- [What you need to do]:
Repeat the data exactly as given below, dropping every picture.

- [Provided material]:
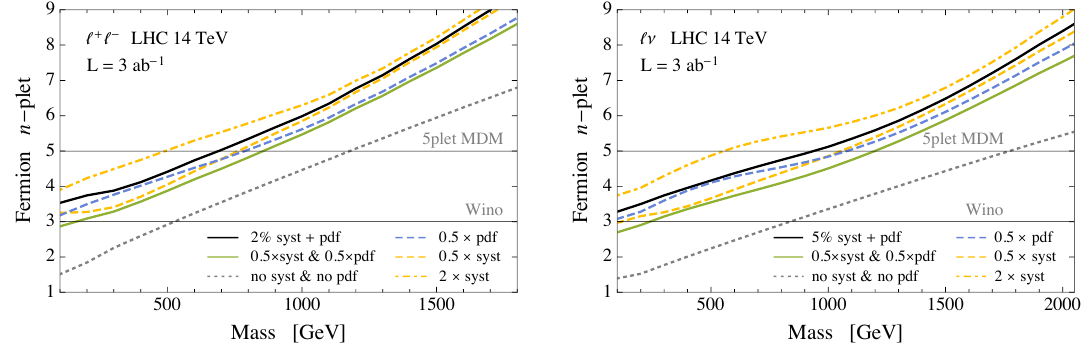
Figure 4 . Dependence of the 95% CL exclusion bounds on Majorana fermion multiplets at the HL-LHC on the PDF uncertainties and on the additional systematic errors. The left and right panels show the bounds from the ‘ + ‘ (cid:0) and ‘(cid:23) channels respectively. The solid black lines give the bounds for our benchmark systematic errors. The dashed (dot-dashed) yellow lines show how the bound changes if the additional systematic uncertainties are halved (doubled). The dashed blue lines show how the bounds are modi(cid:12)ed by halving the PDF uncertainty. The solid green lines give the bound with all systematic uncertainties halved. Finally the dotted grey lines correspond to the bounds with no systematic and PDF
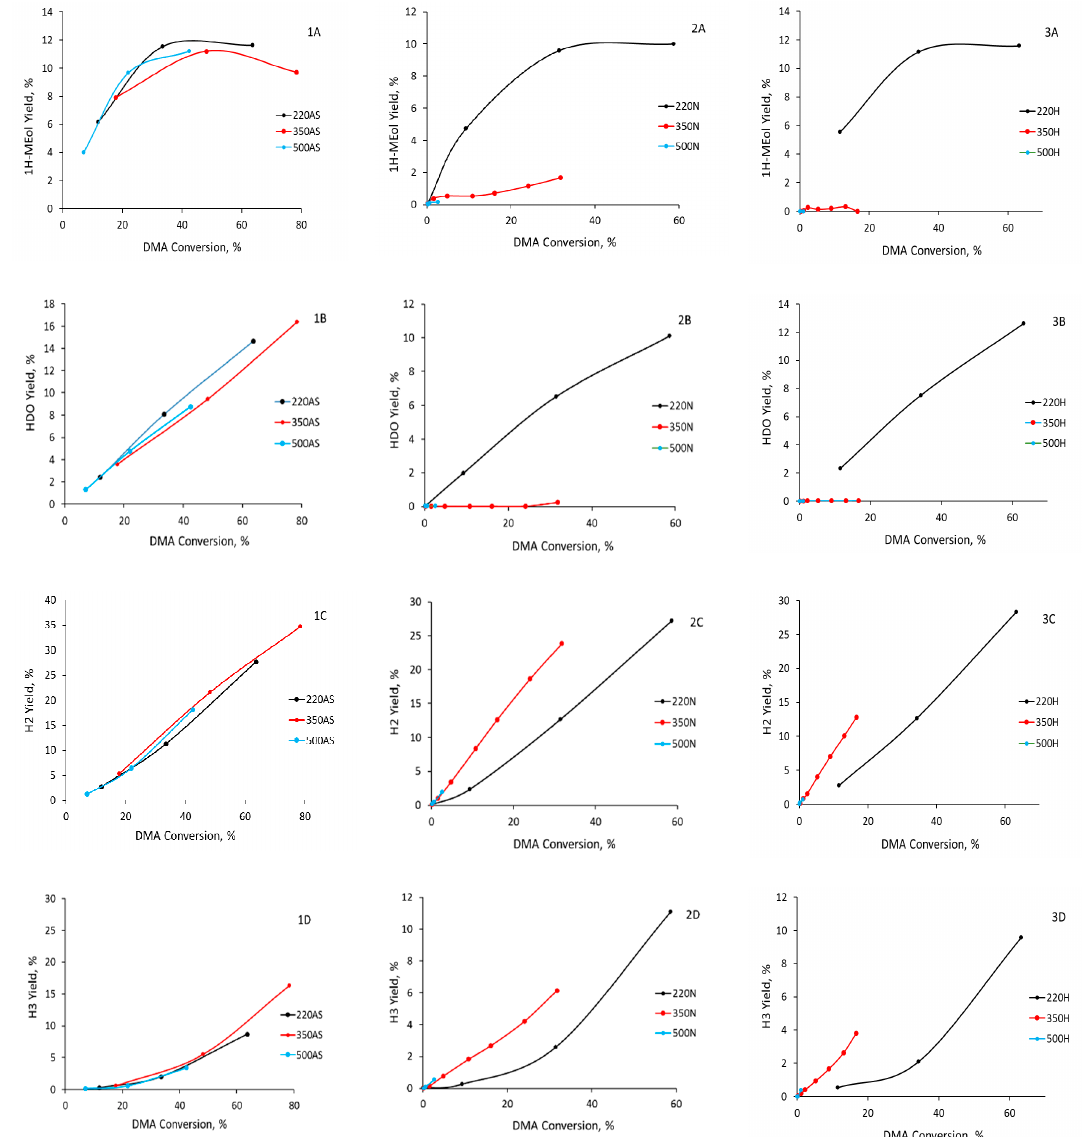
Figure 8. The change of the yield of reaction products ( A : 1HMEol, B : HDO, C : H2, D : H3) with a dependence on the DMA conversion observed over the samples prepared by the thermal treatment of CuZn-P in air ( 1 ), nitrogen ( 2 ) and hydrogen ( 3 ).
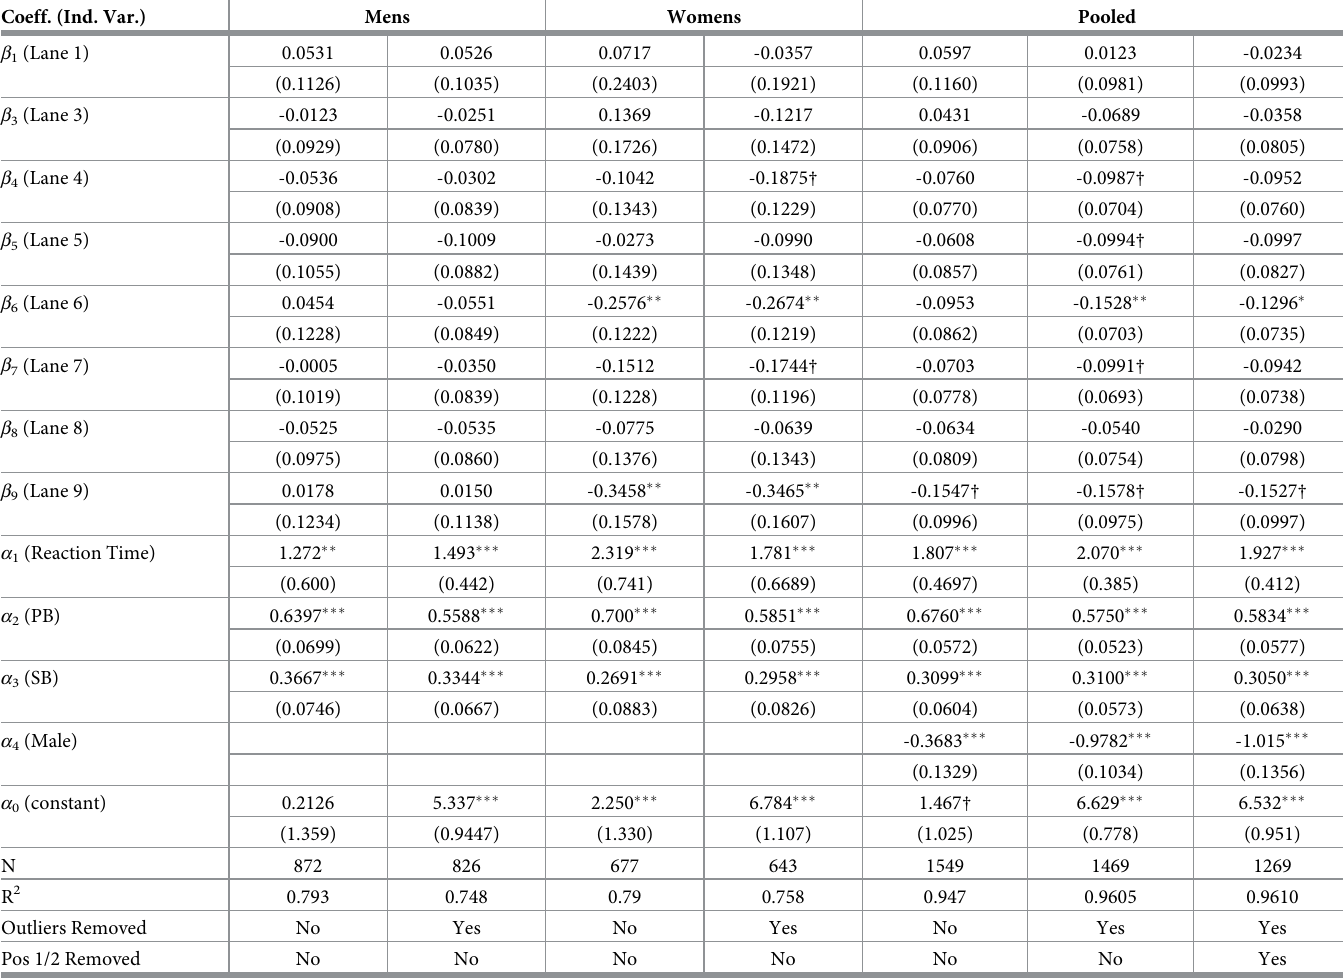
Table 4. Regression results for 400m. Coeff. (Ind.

- [Result of the task]:
Figure 4 . Dependence of the 95% CL exclusion bounds on Majorana fermion multiplets at the HL-LHC on the PDF uncertainties and on the additional systematic errors. The left and right panels show the bounds from the ‘ + ‘ (cid:0) and ‘(cid:23) channels respectively. The solid black lines give the bounds for our benchmark systematic errors. The dashed (dot-dashed) yellow lines show how the bound changes if the additional systematic uncertainties are halved (doubled). The dashed blue lines show how the bounds are modi(cid:12)ed by halving the PDF uncertainty. The solid green lines give the bound with all systematic uncertainties halved. Finally the dotted grey lines correspond to the bounds with no systematic and PDF
Figure 8. The change of the yield of reaction products ( A : 1HMEol, B : HDO, C : H2, D : H3) with a dependence on the DMA conversion observed over the samples prepared by the thermal treatment of CuZn-P in air ( 1 ), nitrogen ( 2 ) and hydrogen ( 3 ).
Table 4. Regression results for 400m. Coeff. (Ind.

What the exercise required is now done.